| SELECTED EXCERPT |
══════════
Sir, on the grounds of these principles and these facts, I submit to the Senate and to the people of the United States that certain propositions implied in the protest offered by the honorable Senator from Michigan, [Mr. Cass,] and fully and distinctly expressed in that presented by myself, are established, namely:

1. That the people of Hungary, in the exercise of rights secured to them by the Law of Nations, in a solemn and legitimate manner asserted their national independence, and established a government by their own voluntary act, and successfully maintained it against all parties lawfully interested in the question.

2. That the Emperor of Russia, without just or lawful right, invaded Hungary, and by fraud and armed force subverted the national independence and political constitution thus established, and thereby reduced that country to the condition of a province ruled by a foreign and absolute power.

3. That although the United States, from the necessities of political society, recognize the existing rule in Hungary, yet they are not indifferent to the usurpation and conquest by which it was established.

4. That they may lawfully protest against that conquest and usurpation, and against any new armed intervention by Russia to uphold it against the will of the people of Hungary, if it shall be expressed.

Sir, this being the whole of our case, and it being thus established, I ask why shall we not proclaim that just and lawful protest?

An honorable Senator [Mr. MILLER] answers that we shall not speak because "the matter is foreign." But how is it foreign? Does it not arise in the family of nations, and are we not a member of that family, and interested in its welfare, and therefore in the laws by which that welfare is secured? There was a senate two thousand years ago, in which that objection provoked a rebuke from one who never indulged a thought of the republic that was not divine. "Hæc lex socialis est," said Cicero, "hoc jus nationum exterarum est: Hanc habent arcem, minus aliquanto nunc quidem munitam quam antea; verumtamen, si qua reliqua spes est, qua sociorum animos consolari possit, ea tota in hac lege posita est; cujus legis non modo a Populo Romano, sed etiam ab ultimis nationibus jampridem severi custodes requiruntur.”
══════════
| WRITTEN EXERCISE |
Copy the Senate speech on Hungary from "3. That although" up to and including "shall be expressed.", substituting "seizure" for "usurpation" each time it appears.

| STORED DATA |
══════════
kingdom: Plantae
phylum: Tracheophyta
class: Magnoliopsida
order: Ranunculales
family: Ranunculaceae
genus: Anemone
══════════
| CORRECT RESPONSE |
3. That although the United States, from the necessities of political society, recognize the existing rule in Hungary, yet they are not indifferent to the seizure and conquest by which it was established.

4. That they may lawfully protest against that conquest and seizure, and against any new armed intervention by Russia to uphold it against the will of the people of Hungary, if it shall be expressed.